Bisnis.com, SURABAYA – Lamanya proses dwelling time di pelabuhan bongkar muat yang terjadi di Indonesia disebabkan salah satunya oleh tingkat kesadaran importir atau forwarder dalam mengurus dokumen impor barang.
Kepala Humas PT Pelabuhan Indonesia (Pelindo) III, Edi Priyanto mengatakan proses dwelling time itu melibatkan banyak instansi di dalamnya. Hingga saat ini, dwelling time di Pelabuhan Perak Surabaya rata-rata masih 5,25 hari, meski pemerintah menarget dwelling time harus 3 hari bahkan 2 hari.
Sedangkan waiting time, lanjutnya, adalah tugas Pelindo operator, di mana kapal yang akan bersandar tidak perlu menunggu dan bisa langsung melakukan bongkar muat peti kemas.
“Di Pelabuhan Perak misalnya, kami sudah zero waiting time. Artinya kapal yang mau bongkar muat sudah langsung saat itu juga,” katanya kepada Bisnis, Jumat (16/9/2016).
Dia memaparkan dalam proses dwelling time di pelabuhan ini terdapat tiga proses, yakni pre-clearance, customs-clearance dan post- clearance.
Pada pre-clearance, melibatkan sedikitnya ada 15 instansi seperti Kementerian Perdagangan, BPOM, Karantina Tumbuhan dan Hewan, Ikan, Kementerian Kesehatan, Kementerian Perindustrian, Kementerian Lingkungan Hidup, Bapeten, Kemneterian ESDM, Kepolisian, Kementerian Kehutanan, dan Kementerian Kelautan dan Perikanan.
“Kalau importir itu sadar, semestinya proses pre-clearance bisa diurus lebih awal sebelum barang tiba di pelabuhan, tetapi kenyataannya banyak importir malah menunggu barang datang baru mereka mengurus. Apalagi pengurusan dokumen dari semua instansi itu harus di Jakarta, tidak ada di Surabaya,” jelas Edi.

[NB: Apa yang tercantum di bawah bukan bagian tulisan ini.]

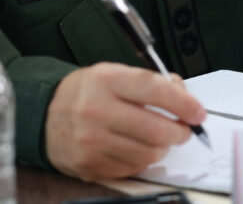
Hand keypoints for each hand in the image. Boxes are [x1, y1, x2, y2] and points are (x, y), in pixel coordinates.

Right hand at [45, 62, 206, 179]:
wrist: (44, 114)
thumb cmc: (87, 92)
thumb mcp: (113, 73)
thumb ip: (150, 82)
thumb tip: (184, 97)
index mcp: (106, 80)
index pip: (154, 90)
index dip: (183, 103)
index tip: (198, 112)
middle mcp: (96, 109)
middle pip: (155, 128)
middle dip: (179, 132)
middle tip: (183, 130)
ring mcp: (91, 140)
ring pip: (147, 153)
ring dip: (162, 148)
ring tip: (158, 139)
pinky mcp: (89, 164)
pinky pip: (131, 168)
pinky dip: (142, 160)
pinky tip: (136, 148)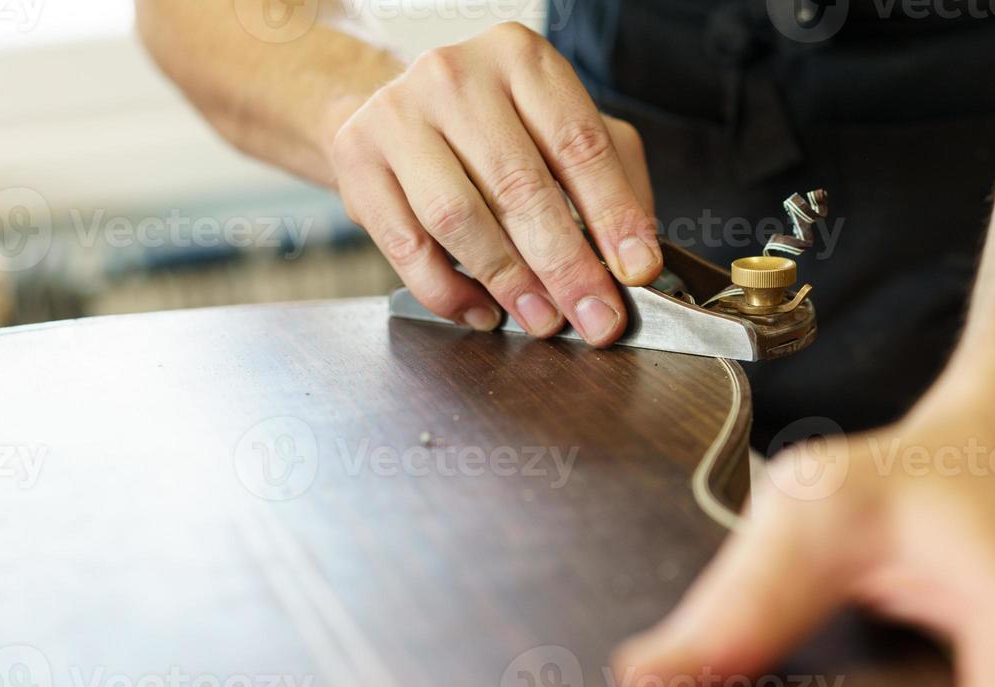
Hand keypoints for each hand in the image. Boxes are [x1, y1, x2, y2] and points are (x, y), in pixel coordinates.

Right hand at [329, 23, 659, 344]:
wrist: (398, 114)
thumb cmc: (494, 129)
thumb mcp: (564, 129)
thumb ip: (612, 180)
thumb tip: (637, 257)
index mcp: (521, 58)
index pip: (579, 143)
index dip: (613, 215)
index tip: (636, 271)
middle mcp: (456, 76)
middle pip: (520, 186)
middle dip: (566, 266)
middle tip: (595, 317)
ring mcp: (398, 114)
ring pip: (459, 217)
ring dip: (508, 281)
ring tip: (542, 320)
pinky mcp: (357, 158)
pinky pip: (407, 244)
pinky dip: (448, 291)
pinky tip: (483, 311)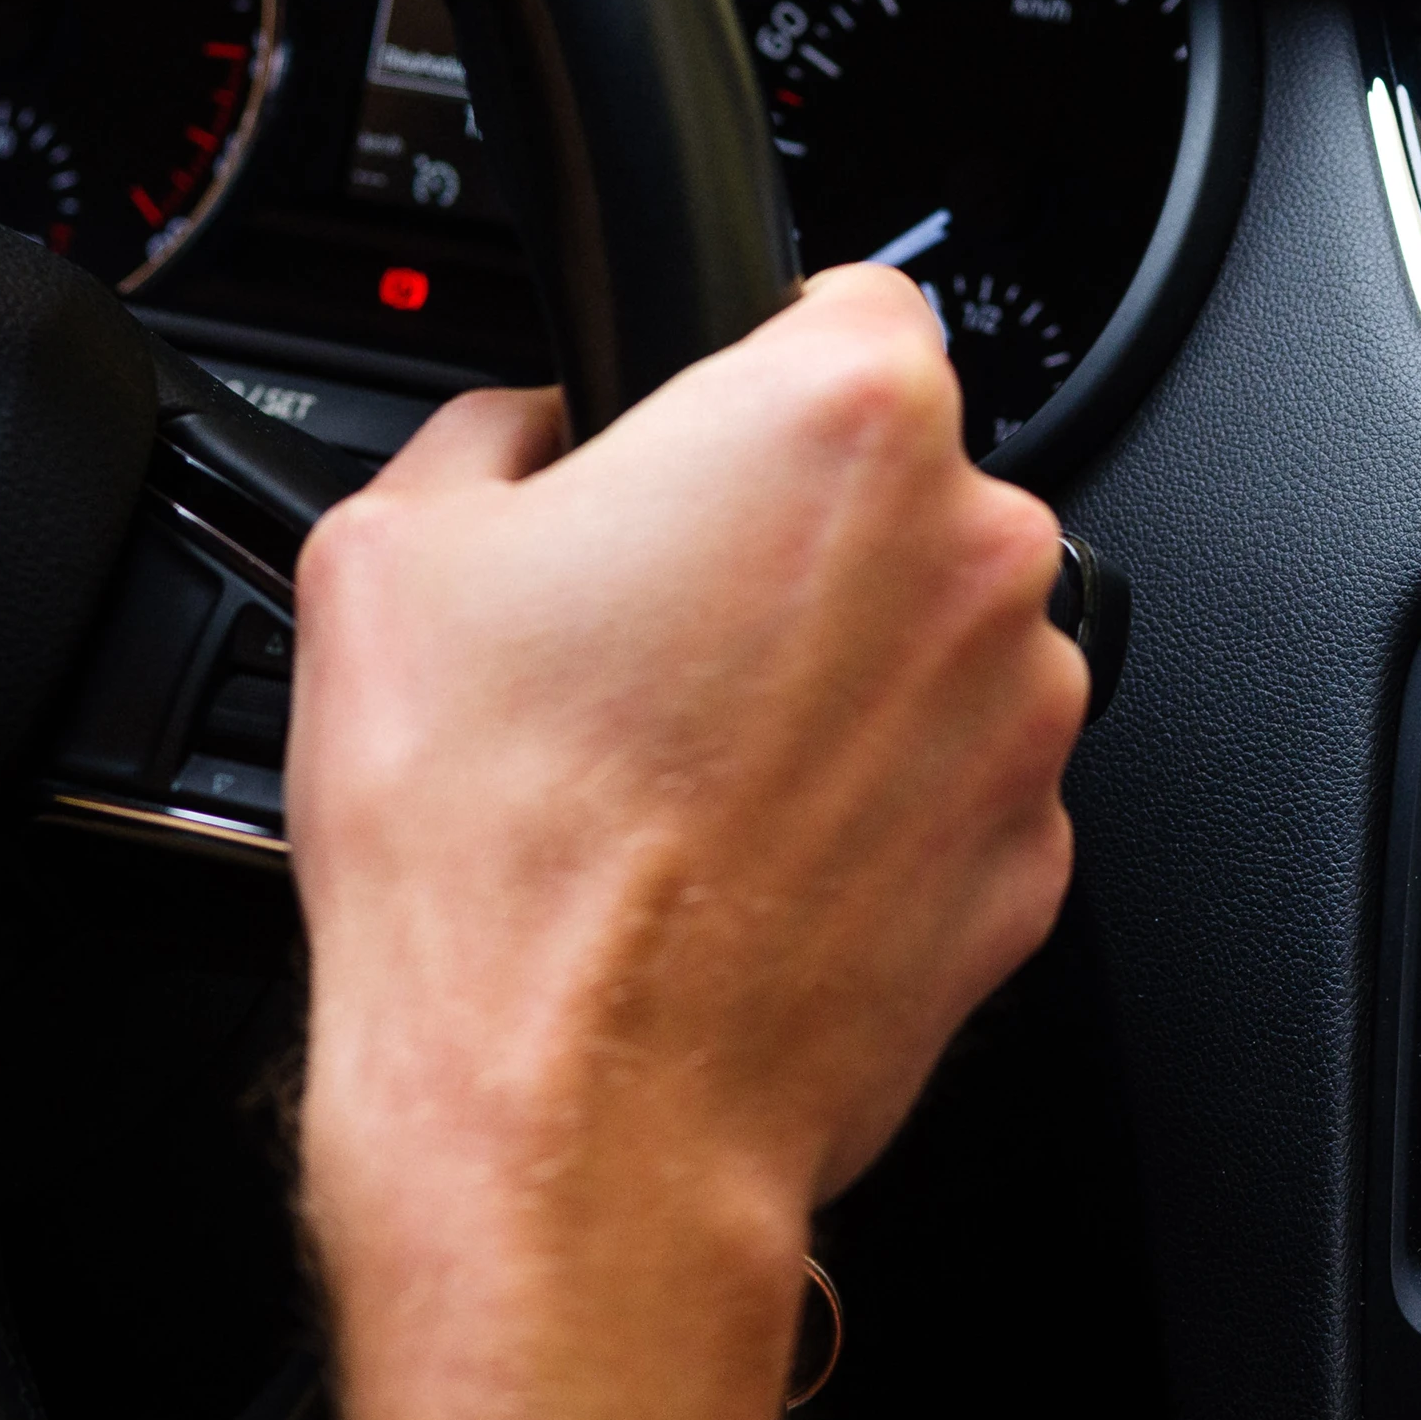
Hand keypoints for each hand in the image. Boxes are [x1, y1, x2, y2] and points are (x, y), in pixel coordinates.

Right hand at [282, 272, 1084, 1419]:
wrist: (566, 1120)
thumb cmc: (487, 854)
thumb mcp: (388, 545)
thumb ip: (499, 430)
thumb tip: (533, 430)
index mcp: (841, 419)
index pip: (842, 299)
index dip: (738, 366)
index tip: (678, 437)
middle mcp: (975, 554)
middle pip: (895, 481)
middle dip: (782, 536)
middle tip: (637, 632)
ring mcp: (1023, 721)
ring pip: (927, 639)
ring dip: (831, 677)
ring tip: (671, 769)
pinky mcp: (1031, 865)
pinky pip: (945, 787)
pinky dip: (865, 810)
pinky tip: (736, 863)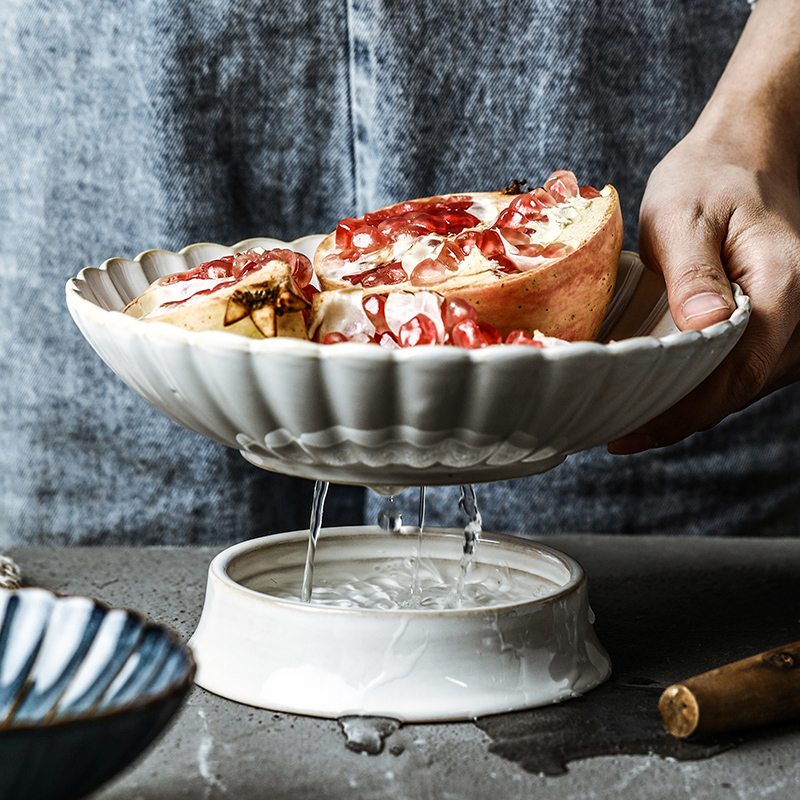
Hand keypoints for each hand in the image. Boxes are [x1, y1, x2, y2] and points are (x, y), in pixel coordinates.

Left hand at [609, 0, 799, 454]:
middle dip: (676, 416)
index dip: (681, 412)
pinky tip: (657, 392)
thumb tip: (703, 328)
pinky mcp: (778, 331)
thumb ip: (693, 272)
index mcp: (785, 286)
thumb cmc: (712, 177)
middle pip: (739, 390)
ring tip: (626, 416)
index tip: (627, 433)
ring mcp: (795, 328)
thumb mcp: (685, 214)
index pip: (737, 374)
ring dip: (687, 406)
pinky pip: (742, 372)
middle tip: (613, 431)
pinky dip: (701, 386)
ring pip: (741, 387)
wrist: (747, 156)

Selain itu, lanjut Edi, kurangnya koordinasi antar instansi terkait perizinan Lartas atau barang larangan atau pembatasan, juga seringnya terjadi gangguan pada Indonesia Nasional Single Window (INSW).
Pada proses custom clearance, selama ini ada masalah lamanya waktu penyerahan hardcopy dokumen jalur kuning dan jalur merah, lamanya penarikan kontainer untuk diperiksa fisik, termasuk kesiapan penerbitan delivery order (DO) dari pelayaran dan perbankan pada hari-hari libur.
“Bahkan sudah ada instansi yang mendirikan pos pelayanan 24 jam sekalipun, terkadang tidak ada pemilik kontainer yang mau mengurus, ini kan tidak efisien,” imbuhnya.
Menurut Edi, untuk mengatasi masalah dwelling time diperlukan partisipasi aktif dari para pengusaha baik importir, eksportir, shipping agent, dan forwarder.
“Kalau hanya pemerintah saja yang berupaya keras menurunkan dwelling time tapi yang lain tidak berpartisipasi maka hasilnya sama saja,” imbuh Edi.